Despite the best intentions, moving quickly during troubled times may not be easy. Proven success stories of small-large firm partnering may be well placed to hit the ground running in a crisis. An African startup illustrates this well. When I visited Bayer’s G4A digital health team in Berlin a couple of years ago, the last thing I expected was to learn about a startup from Ghana that had participated in its accelerator. Bisa (which means “ask” in the Twi language), is a mobile app that allows people to get medical advice. Conceived during the Ebola crisis by a young technology entrepreneur, Raindolf Owusu, who has been referred to as the Larry Page of Ghana, this young firm has enhanced its capabilities and visibility by partnering with Bayer. In the midst of the coronavirus crisis, Bisa has been offering a lot of free advice and information dissemination to the public in Ghana and Senegal.

Although the bonds of our strong relationships with family and friends are especially valuable in times of crisis, bridges built with highly dissimilar actors can also create value in such a period – and efforts to do this prior to a crisis can bear fruit during turbulent times. Israel’s Sheba Hospital, a medical center with valuable expertise in partnering with startups through its ARC Innovation Center, was able to rapidly mobilize startup ideas via a coronavirus hackathon. This example, and those of startups like Bisa, Hinounou and Sehat Kahani, show how pre-crisis investments in social capital with dissimilar actors help organizations respond rapidly and collaboratively to a societal crisis.

To conclude, the ability to partner with dissimilar actors represents an important means of coping resiliently and flexibly with a large-scale crisis; those that have it ought to leverage it, and support those that don’t.

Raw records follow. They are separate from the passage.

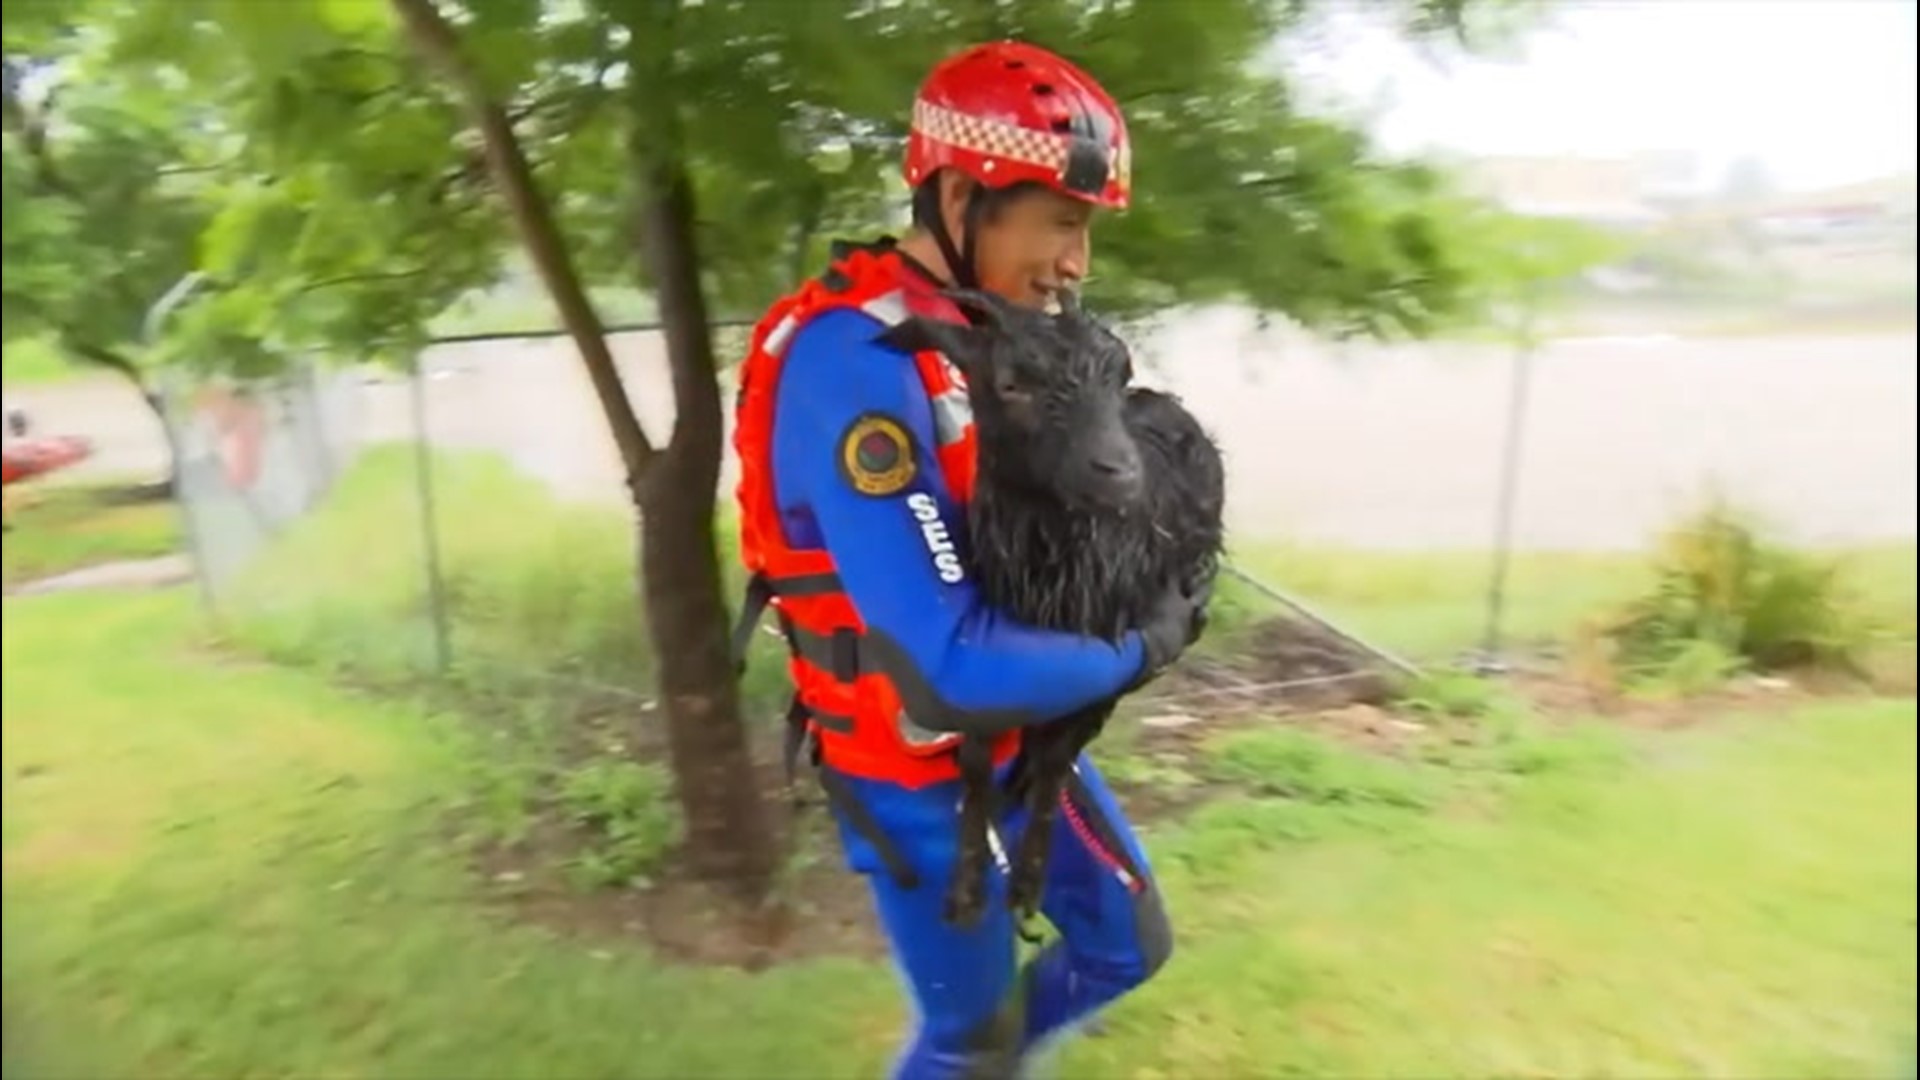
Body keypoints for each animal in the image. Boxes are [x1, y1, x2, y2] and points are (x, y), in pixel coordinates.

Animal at [879, 286, 1221, 926]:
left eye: (1118, 375)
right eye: (1011, 383)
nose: (1120, 472)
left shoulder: (1102, 665)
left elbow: (1057, 761)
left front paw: (1027, 885)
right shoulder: (992, 652)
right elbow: (977, 759)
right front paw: (966, 887)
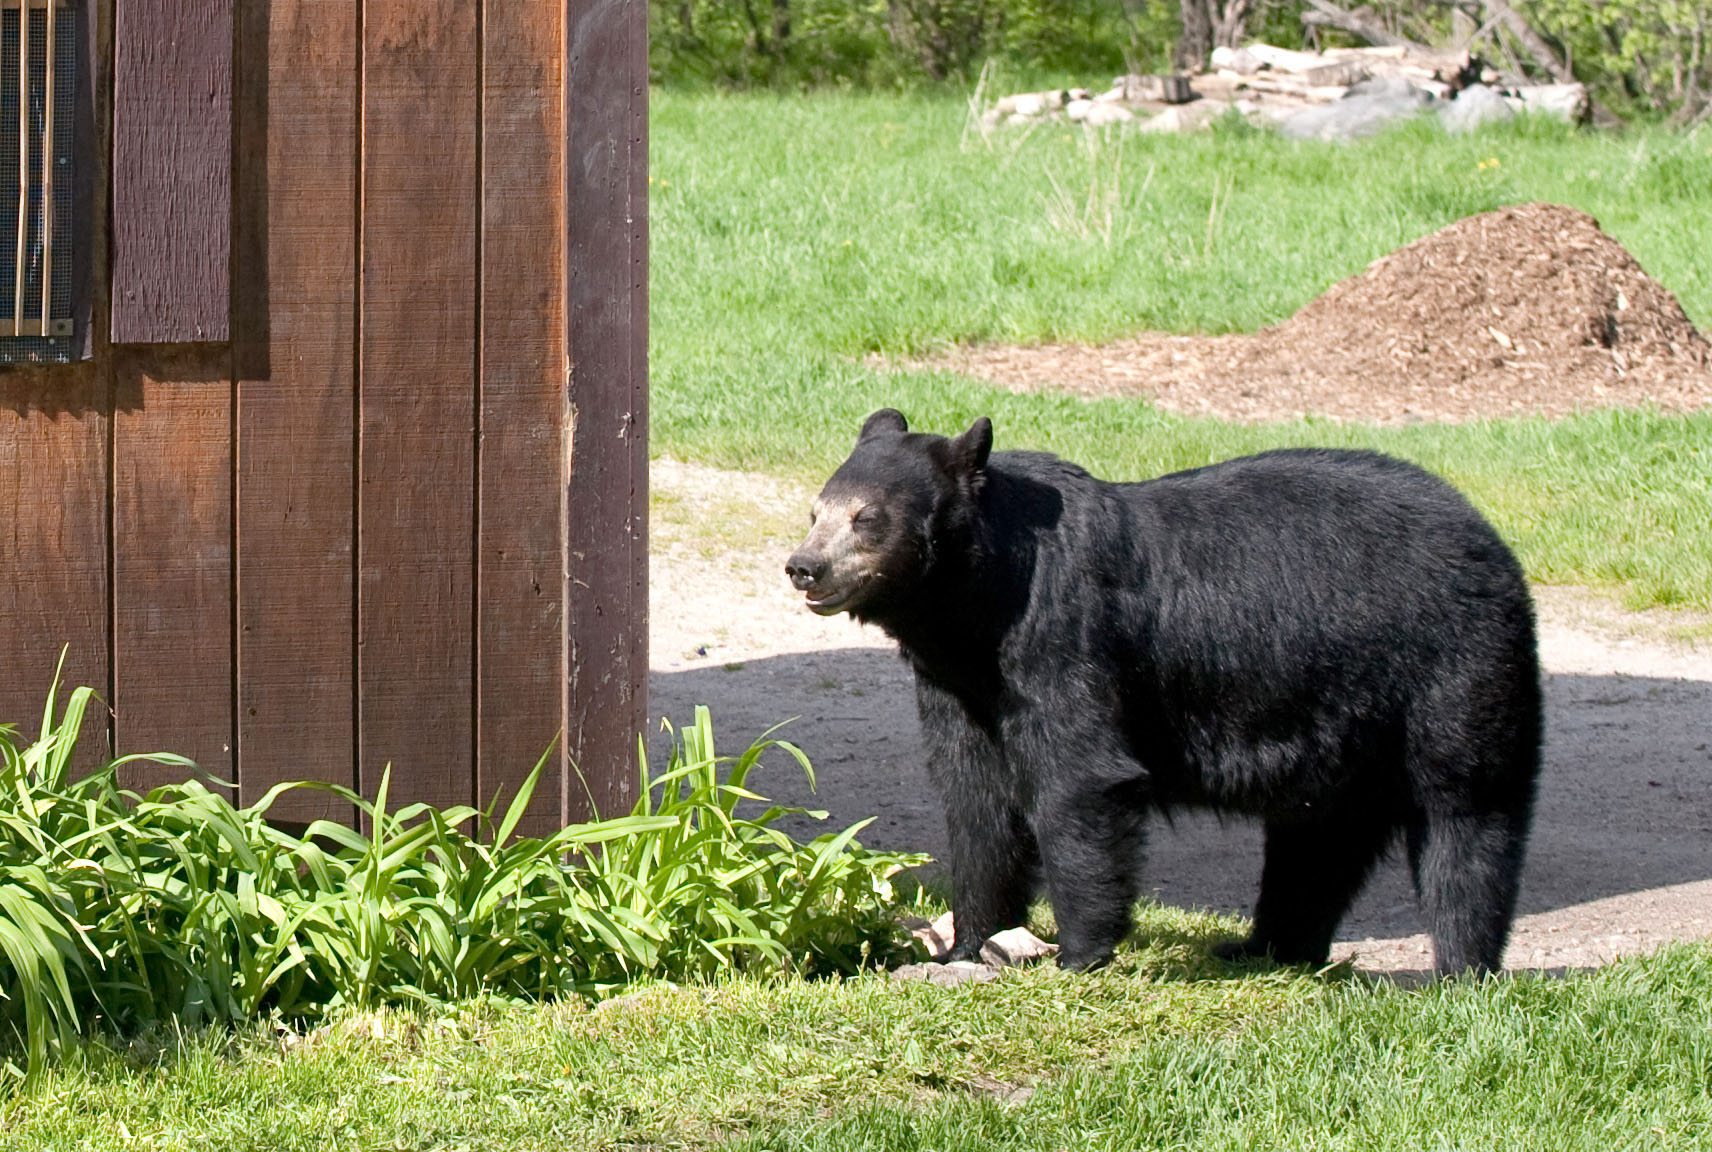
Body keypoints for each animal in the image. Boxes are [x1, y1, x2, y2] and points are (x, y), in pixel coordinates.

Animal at [785, 409, 1542, 976]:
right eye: (817, 510)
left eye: (866, 518)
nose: (804, 567)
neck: (979, 603)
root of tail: (1491, 537)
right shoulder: (959, 682)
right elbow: (976, 798)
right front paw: (969, 941)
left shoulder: (1063, 636)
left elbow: (1082, 779)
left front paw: (1078, 950)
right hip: (1345, 724)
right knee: (1316, 841)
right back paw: (1265, 946)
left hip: (1447, 668)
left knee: (1467, 815)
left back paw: (1459, 964)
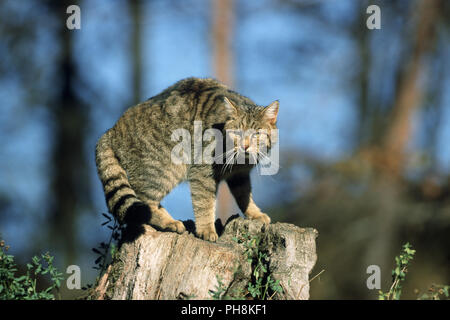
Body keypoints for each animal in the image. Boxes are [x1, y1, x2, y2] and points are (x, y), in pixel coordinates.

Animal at [95, 78, 278, 242]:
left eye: (257, 134)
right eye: (237, 133)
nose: (245, 146)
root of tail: (111, 130)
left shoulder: (240, 176)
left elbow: (244, 196)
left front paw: (255, 213)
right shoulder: (202, 172)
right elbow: (204, 203)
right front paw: (206, 229)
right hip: (162, 171)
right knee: (144, 202)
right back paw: (168, 222)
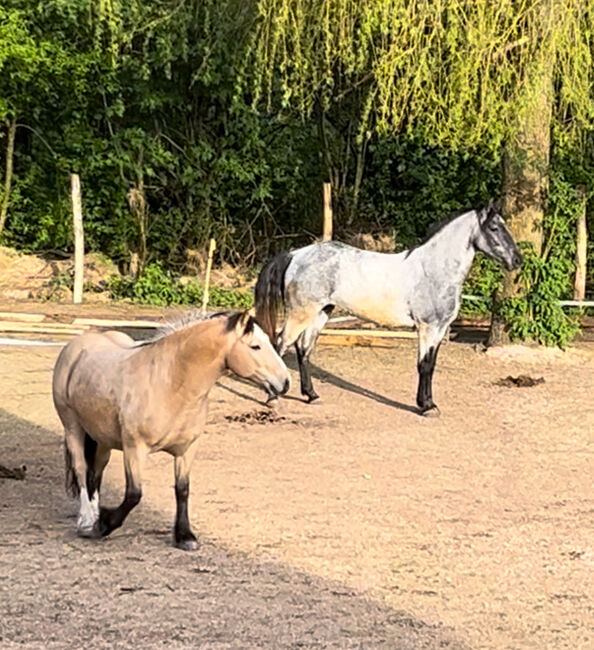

It is a capability that pays off in the best – and worst – of times. And it provides hope for a post-crisis decade when the world economy rebuilds and continues its pursuit of the 2030 Sustainable Development Goals.

Shameen Prashantham is an Associate Professor of International Business & Strategy at China Europe International Business School in Shanghai and the author of Born Globals, Networks and the Multinational Enterprise (Routledge, London).